I'm looking forward to the film about Borley starring Reece Shearsmith. Mr Shearsmith can do no wrong in my eyes (apart from being heterosexual, of course), but while I'm waiting for that film I was interested to come across this film recently. I had already read the online reviews which tended to slate the film, but in my INFJ way of storing up information, perusing anything related to my one of my pet subjects, so that I can fit it into my mental spider diagram, is always welcome.
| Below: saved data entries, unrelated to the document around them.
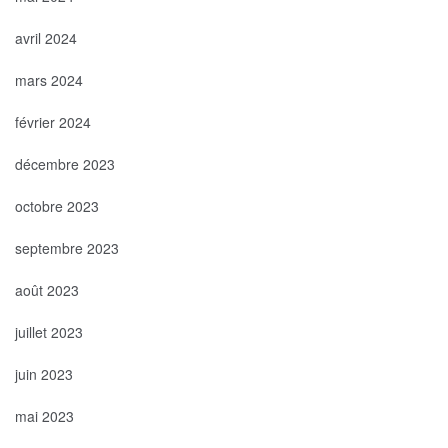
avril 2024
mars 2024
février 2024
décembre 2023
octobre 2023
septembre 2023
août 2023
juillet 2023
juin 2023
mai 2023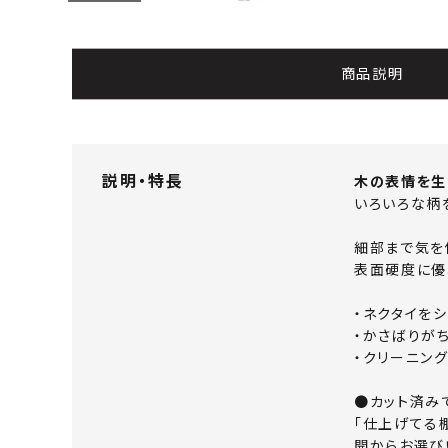
よくあるご質問
お問い合わせ
商品説明
メルマガ登録
特定商取引法について
説明・特長
木の表情を生
いろいろな柄
プライバシーポリシー
細部まで気を
表面硬度に優
・ネクタイを
・かさばりが
・クリーニン
●カット済み
「仕上げてる
開からお選び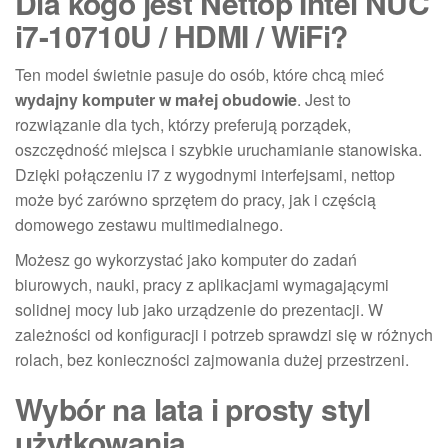
Dla kogo jest Nettop Intel NUC
i7-10710U / HDMI / WiFi?
Ten model świetnie pasuje do osób, które chcą mieć
wydajny komputer w małej obudowie
. Jest to
rozwiązanie dla tych, którzy preferują porządek,
oszczędność miejsca i szybkie uruchamianie stanowiska.
Dzięki połączeniu i7 z wygodnymi interfejsami, nettop
może być zarówno sprzętem do pracy, jak i częścią
domowego zestawu multimedialnego.
Możesz go wykorzystać jako komputer do zadań
biurowych, nauki, pracy z aplikacjami wymagającymi
solidnej mocy lub jako urządzenie do prezentacji. W
zależności od konfiguracji i potrzeb sprawdzi się w różnych
rolach, bez konieczności zajmowania dużej przestrzeni.
Wybór na lata i prosty styl
użytkowania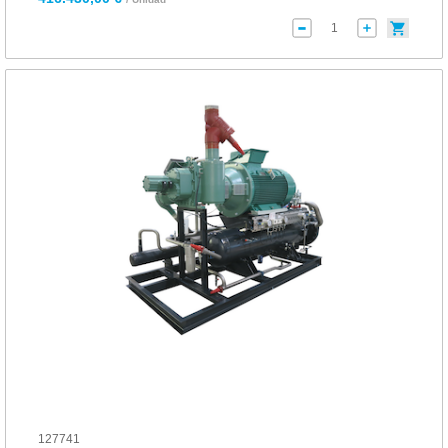
127741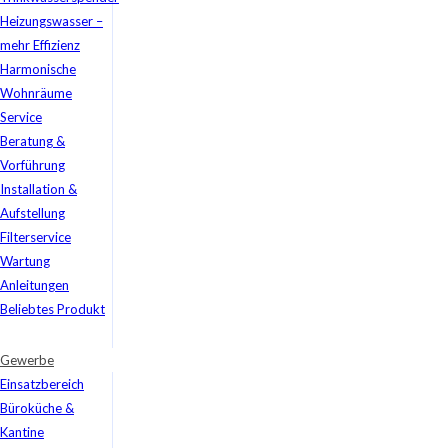
Heizungswasser –
mehr Effizienz
Harmonische
Wohnräume
Service
Beratung &
Vorführung
Installation &
Aufstellung
Filterservice
Wartung
Anleitungen
Beliebtes Produkt
Gewerbe
Einsatzbereich
Büroküche &
Kantine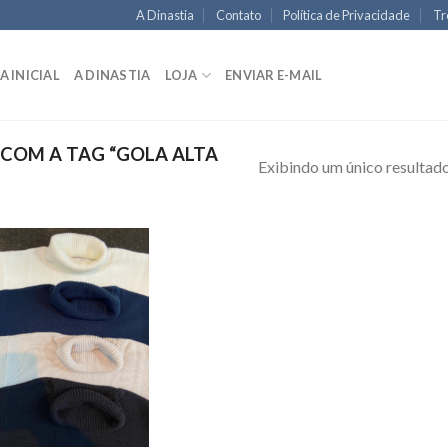
A Dinastia
Contato
Política de Privacidade
Tr
A INICIAL
A DINASTIA
LOJA
ENVIAR E-MAIL
OM A TAG “GOLA ALTA
Exibindo um único resultad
This film focuses solely on two of the characters in the Borley drama – admittedly two of the more colourful ones – Marianne Foyster and one of the random men who are supposed to have passed through her life at one time or another. This film turns her from the chronically bored, unstable, randy, rector's wife, into the neglected wife of a barely-sexed vicar, who is seduced by the randy gardener. This is, of course, to change the bare bones of the Foyster-d'Arles part of the Borley story into a great romance (I would recommend here as a calm account of the facts, minus some of the more hysterical accusations of murder, etc, which Marianne seems to attract). In fact the film would be great if you want a romance. If you're into that sort of thing there's quite a bit of straight sex, and in fact it's worth watching simply for the sight of Lee Bane smoking a pipe in the bath, which unfortunately wouldn't work as a screen capture so I'll choose his Mellors-esque appearance to illustrate this post. 
And of course this reframing of the Borley events into a great romance leading to tragedy is this film's downfall. The titles open with one of the classic pictures of the real Rectory, which implies, together with the statement on the box that it is based on true events, that the film will be about the Borley haunting. As an account of the haunting of Borley Rectory this film falls down on all fronts. The trouble is that the Borley story is actually such a rich mine of possible events for film-makers, and yet the makers of this film have both chosen one of the events which is marginal to the main story, and then messed it up by turning it into a scene of horror, with touches of horrific supernatural events. The Borley story is full of things like disembodied voices, wall writings, apports, skulls, nuns, coaches, tunnels, monasteries, bells ringing, doors locking, and so on, that it is a waste of an opportunity to miss them out. The film also ignores another simple fact at the heart of the story: it is about a huuuge house with almost no creature comforts in the middle of an English rural community, which instantly makes the story into one of loneliness and desperation. It is not about the comfortable yet apparently isolated existence lived by the Marianne in this film.
So in summary, this is not actually a film dealing with the Borley story in any great way. If you want a romance which turns into a tragedy, it may be just your thing.